Talwani also claimed that the OBBBA provision to defund Planned Parenthood:

  • violated Planned Parenthood’s Fifth Amendment right to equal protection
  • violated the First Amendment right of Planned Parenthood’s various chapters to freely associate with their parent organization while not necessarily performing abortions themselves
  • singled out Planned Parenthood for punishment in a manner that made Section 7113 essentially a “bill of attainder” targeting one entity for punishment without the due process afforded by a courtroom hearing or trial

In September 2025, a three-judge panel of the U.S. Court of Appeals for the First Circuit stayed the two injunctions that Talwani had issued in July, and allowed a congressionally approved measure stripping Planned Parenthood of federal Medicaid dollars to go forward.

Blocking a Pause on Funding for SNAP Food Assistance during Government Shutdown

On October 1, 2025, the U.S. federal government initiated a so-called “shutdown” led by congressional Democrats who — after having failed to reach an agreement with their Republican counterparts on appropriations legislation for the upcoming 2026 fiscal year — refused to accept a Republican-proposed Continuing Resolution that would have kept existing spending levels in place while negotiations proceeded.

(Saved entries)

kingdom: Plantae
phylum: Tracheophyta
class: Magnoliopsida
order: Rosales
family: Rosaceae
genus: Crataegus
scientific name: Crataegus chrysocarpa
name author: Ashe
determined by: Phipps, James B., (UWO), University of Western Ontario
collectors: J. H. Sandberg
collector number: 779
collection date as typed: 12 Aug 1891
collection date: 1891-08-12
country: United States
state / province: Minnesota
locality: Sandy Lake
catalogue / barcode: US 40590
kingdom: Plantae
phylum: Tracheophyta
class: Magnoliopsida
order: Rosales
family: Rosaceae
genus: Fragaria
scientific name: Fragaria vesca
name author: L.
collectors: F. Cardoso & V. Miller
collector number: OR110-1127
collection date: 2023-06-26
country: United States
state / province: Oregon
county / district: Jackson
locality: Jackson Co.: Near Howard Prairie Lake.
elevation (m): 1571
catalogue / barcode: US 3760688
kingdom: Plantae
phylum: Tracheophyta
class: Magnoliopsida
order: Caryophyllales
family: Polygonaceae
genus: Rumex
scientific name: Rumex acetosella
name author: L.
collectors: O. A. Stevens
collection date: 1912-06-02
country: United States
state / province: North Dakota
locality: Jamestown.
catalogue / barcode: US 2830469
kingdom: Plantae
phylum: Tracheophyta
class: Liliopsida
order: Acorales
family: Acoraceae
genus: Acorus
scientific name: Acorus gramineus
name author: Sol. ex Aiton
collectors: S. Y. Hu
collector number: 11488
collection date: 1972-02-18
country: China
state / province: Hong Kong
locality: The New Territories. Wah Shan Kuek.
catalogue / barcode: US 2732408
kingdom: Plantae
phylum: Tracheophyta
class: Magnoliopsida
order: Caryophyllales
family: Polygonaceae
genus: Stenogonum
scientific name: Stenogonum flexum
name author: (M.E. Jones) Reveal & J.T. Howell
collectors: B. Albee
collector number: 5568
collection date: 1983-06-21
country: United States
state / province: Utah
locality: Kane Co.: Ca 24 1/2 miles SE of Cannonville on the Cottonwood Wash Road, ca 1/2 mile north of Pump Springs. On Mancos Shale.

▸ **Actions to take**:
(1) In the passage on the Planned Parenthood and SNAP funding disputes, what did a three-judge panel of the U.S. Court of Appeals for the First Circuit do in September 2025?
(2) Reproduce word for word the portion of the passage on the Planned Parenthood and SNAP funding disputes between "On October 1, 2025, the" and "while negotiations proceeded.", inclusive.
(3) Supply the next part of the passage on the Planned Parenthood and SNAP funding disputes, beginning after its final sentence.
These data were drawn from a separate source.

▸ **Answers by task**:
(1) It stayed the two injunctions Talwani had issued in July and allowed the congressionally approved measure stripping Planned Parenthood of federal Medicaid dollars to go forward.

(2)
On October 1, 2025, the U.S. federal government initiated a so-called “shutdown” led by congressional Democrats who — after having failed to reach an agreement with their Republican counterparts on appropriations legislation for the upcoming 2026 fiscal year — refused to accept a Republican-proposed Continuing Resolution that would have kept existing spending levels in place while negotiations proceeded.

(3)
As the shutdown neared the end of its first month in late October 2025, the Trump administration said that the federal government:

  • would not have enough money to pay the full $8.5-to-$9 billion in Supplemental Nutrition Assistance Program (SNAP) benefits for the program’s 42 million beneficiaries in November, and
  • lacked legal authority to cover SNAP shortfalls by diverting money from other emergency-contingency funds

On October 28, 2025, a group of Democratic Governors and Attorneys General from 25 states and the District of Columbia filed a lawsuit aimed at thwarting the Trump administration’s plan to suspend or curtail the distribution of SNAP benefits in November. Presiding over the case was Judge Talwani, who said in an October 30 hearing on the matter of funding for SNAP: “Right now, Congress has put money in an emergency fund for an emergency, and it’s hard for me to understand how this isn’t an emergency when there’s no money and a lot of people are needing their SNAP benefits.” She further claimed that it was the Trump administration’s duty to “figure out how you’re going to stretch that emergency money for now.”

On October 31, 2025, Talwani issued a temporary restraining order declaring that the administration’s projected “suspension of SNAP benefits” — coupled with its stated refusal to use contingency-fund resources to cover SNAP budget shortfalls — was “unlawful.” Moreover, Talwani’s TRO directed government officials to “advise the court whether they will authorize at least reduced SNAP benefits for November and, if so, their timeline for determining whether to authorize only reduced SNAP benefits using the Contingency Funds or to authorize full SNAP benefits using both the Contingency Funds and additional available funds.”

The issue of federal funding for SNAP benefits became moot when the government shutdown ended on November 12, 2025.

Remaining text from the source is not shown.